I think some of the most memorable moments of my trip came from simple conversations with Buddhist monks in various countries. In my experience they’re invariably friendly people, always keen to stop for a chat with someone from a foreign country, whether to practice their English skills (which were nearly always impeccable) or just to find out about another country and its culture. You can see them in certain places in nearly every town, receiving offerings of food from local people at dawn, who receive blessings in return. This practice dates back around 2500 years to Siddhartha Gautama, whose teachings founded Buddhism. After spending years in the wilderness, he renounced his ascetic ways and subsisted on offerings from the villages and towns he passed through.

     
     It’s a beautiful spectacle to watch lines of lines of monks receiving their alms, silent except for the chanted blessings they impart.

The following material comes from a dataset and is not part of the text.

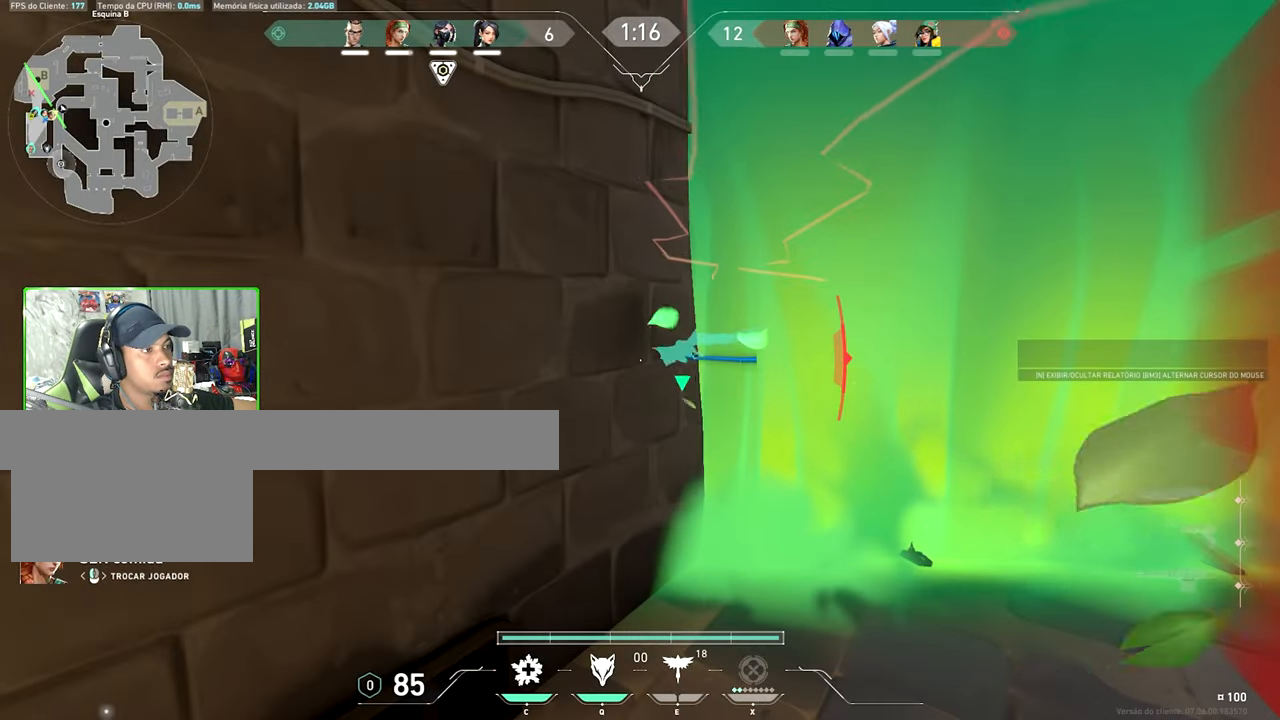
{"keys": [], "mouse": [], "events": []}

Even in Luang Prabang in Laos, where it seems to have turned into something of a human zoo, with some tourists getting disrespectfully close to the ceremony.


     The monastic order seems to be a social welfare system of sorts in Laos, where those who are unable to afford an education can join a monastery and be given food and board as well as a decent education, for free. A great education in fact, I spoke to a 20 year old monk in Luang Prabang who could hold a conversation in 10 different languages, learning partly from speaking to tourists and partly from his teachers. I was amazed to watch him have a conversation in fluent French – he had been learning for 2 months and was better than I after learning for 8 years.


     Another great memory was from a Zen Buddhist monastery in Da Lat, Vietnam; where I got chatting to a senior monk who asked me if I would help him with a Vietnamese to English translation of the history of his order. We spent an afternoon drinking green tea with ginger and making alterations to the text he had written. In return I was taken on a tour of their private quarters, meditation and ceremony halls, where tourists aren’t generally allowed. The whole place had a kind of hushed grandeur to it and a sense of solemn awe. In the evening he let me stay behind to watch their evening chanting and prayer session. Beginning with cryptic chants over a speaker system, set to a rhythmic BA-BOOM on a huge drum and clangs on an equally huge bell, the monks, novices and laypeople entered the temple hall. Each chant was led by a senior monk and picked up by the others, increasing in rhythm and fervency, soon the frogs and crickets joined in their own chants as the whole thing reached the pulsing, vibrating roar of some epic lullaby. I realised I was the sole observer of a ritual that must date back hundreds of years; something esoteric yet entirely familiar, intangible but intensely personal. An illuminating experience I’ll never forget.

     
     The monks seem to embody what I and millions of others love about Buddhism: they’re always accepting, ever thoughtful, contemplative and compassionate. If only everybody knew a few of them!